AFRE’s Brent Ross, assistant professor of food industry management, believes now is the perfect time to study how rising public interest in food can create opportunities for entrepreneurs.

“It’s really an exciting time in food and agriculture because there’s a lot of innovation and new business models are being introduced to the marketplace,” Ross said. “One of the reasons for this is that the food system has become more fragmented, and this creates entrepreneurial opportunities for new and existing food businesses. My research focuses on the strategies and new business models that food firms have used to exploit these opportunities.”
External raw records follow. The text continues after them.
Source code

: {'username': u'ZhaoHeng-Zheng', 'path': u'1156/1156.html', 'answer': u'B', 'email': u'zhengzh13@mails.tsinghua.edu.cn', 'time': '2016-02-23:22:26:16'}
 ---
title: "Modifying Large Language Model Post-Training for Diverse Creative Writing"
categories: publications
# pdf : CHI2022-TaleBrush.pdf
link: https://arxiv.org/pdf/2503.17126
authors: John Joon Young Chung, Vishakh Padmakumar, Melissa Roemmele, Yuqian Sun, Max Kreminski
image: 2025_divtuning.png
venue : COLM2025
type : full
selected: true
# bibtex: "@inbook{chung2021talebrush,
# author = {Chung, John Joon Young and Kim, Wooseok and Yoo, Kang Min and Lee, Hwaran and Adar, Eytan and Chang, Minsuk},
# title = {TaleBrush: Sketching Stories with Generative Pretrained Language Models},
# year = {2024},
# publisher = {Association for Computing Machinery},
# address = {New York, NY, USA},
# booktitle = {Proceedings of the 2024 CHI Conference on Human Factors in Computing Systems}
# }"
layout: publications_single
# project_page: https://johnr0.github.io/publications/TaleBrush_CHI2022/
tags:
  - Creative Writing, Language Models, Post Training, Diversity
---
His latest focus is on food hubs, which work to aggregate and distribute locally grown and processed foods to mainstream commercial outlets such as grocery stores and cafeterias.
In 2014, Ross received a $495,000 competitive grant from the U.S. Department of Agriculture’s Agriculture and Food Research Initiative (AFRI). Working with AFRE colleague Rob Shupp
and two professors from the University of Missouri, Ross will study how food hubs are organized and how they create value. Food hubs generally focus on providing source-identified or values-based products for distribution and sale; some also are involved in training food entrepreneurs or in operating farmers’ markets, Ross said.

“The food system is moving away from standardized food products and looking to provide innovative food solutions,” he said. “We’re also seeing food being used not just for sustenance  but to provide other benefits, including giving consumers an avenue to communicate their values. These changing preferences can create opportunities for entrepreneurs.”

Ross’s prior research on entrepreneurship in the Midwest wine and grape industry helped set the stage for the food hubs project. In 2012, he joined professors from the University of Missouri and Cornell University in winning a $499,000 competitive grant to look at new strategies to help wineries in Michigan, Missouri and New York survive and grow.

Not all of Ross’s research is on small firms. He also is exploring the ways in which large food companies have taken advantage of consumers’ burgeoning social conscience to expand their businesses and extend their reach.

“They’re looking to increase their citizenship, and that can be good for business,” Ross said. “Companies that used to talk about the bottom line now refer to ‘the triple bottom line’ – incorporating economic, environmental and social costs into their decision making.”

At MSU, Ross has been able to extend these research interests into the classroom. 

“As much as possible, I use examples from my research as mini-case studies for students in class,” Ross said. “I’ve found that students learn best from getting their ‘hands dirty’ with real problems, and the truth is, I end up learning a lot from them as well.”

A Canadian by birth, Ross grew up on a dairy farm outside Stratford, Ontario. After receiving his bachelor’s degree from the University of Guelph, he moved to the United States for graduate study in 2000. He completed a master’s degree in agricultural finance at the University of Illinois,  where he continued for a Ph.D. in food and agribusiness management.

Settling in mid-Michigan has been a good geographic and cultural compromise between his native Ontario and earlier home in Illinois, he said. His interest in entrepreneurial opportunities and the organization of the food system “is one I think will be fruitful going forward. I foresee a significant amount of demand for research and teaching in this area,” Ross said.